Write out, word for word, every line in the data below from the one containing "pyautogui.scroll(-2, 617, 314)" to the one containing "pyautogui.scroll(2, 571, 308)", both of them included.

◆ **Input material**:
━━━

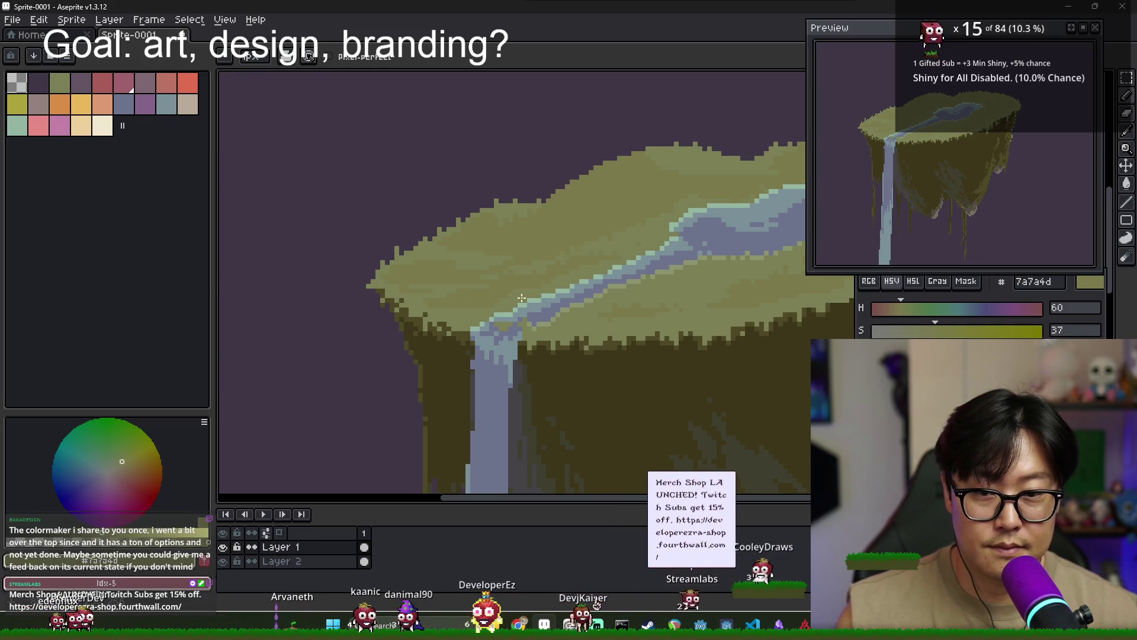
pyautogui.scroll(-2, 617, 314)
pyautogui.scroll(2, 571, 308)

━━━

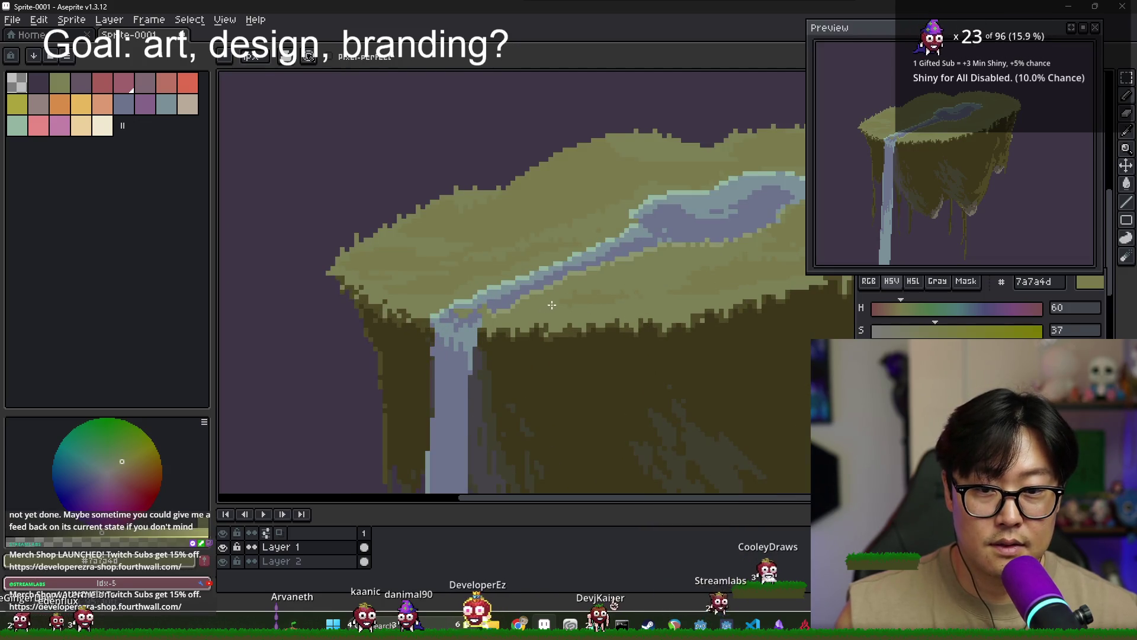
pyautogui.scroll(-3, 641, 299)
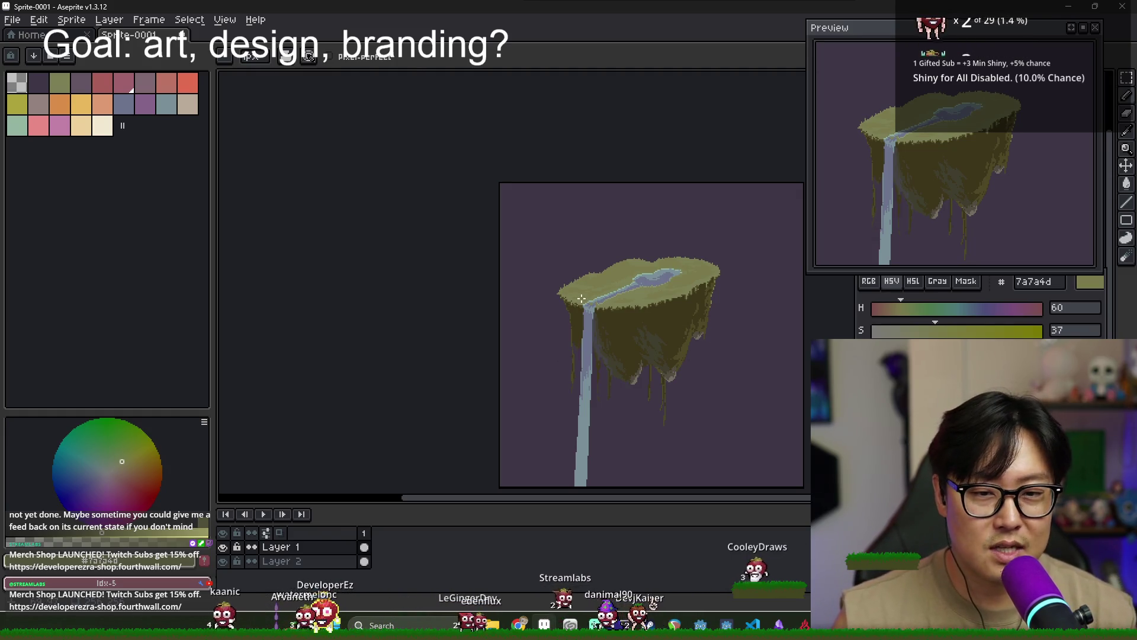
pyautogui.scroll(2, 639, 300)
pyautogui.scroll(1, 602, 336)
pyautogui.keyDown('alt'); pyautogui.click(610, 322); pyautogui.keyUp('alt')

━━━

◆ **Output for this task**:
pyautogui.scroll(-2, 617, 314)
pyautogui.scroll(2, 571, 308)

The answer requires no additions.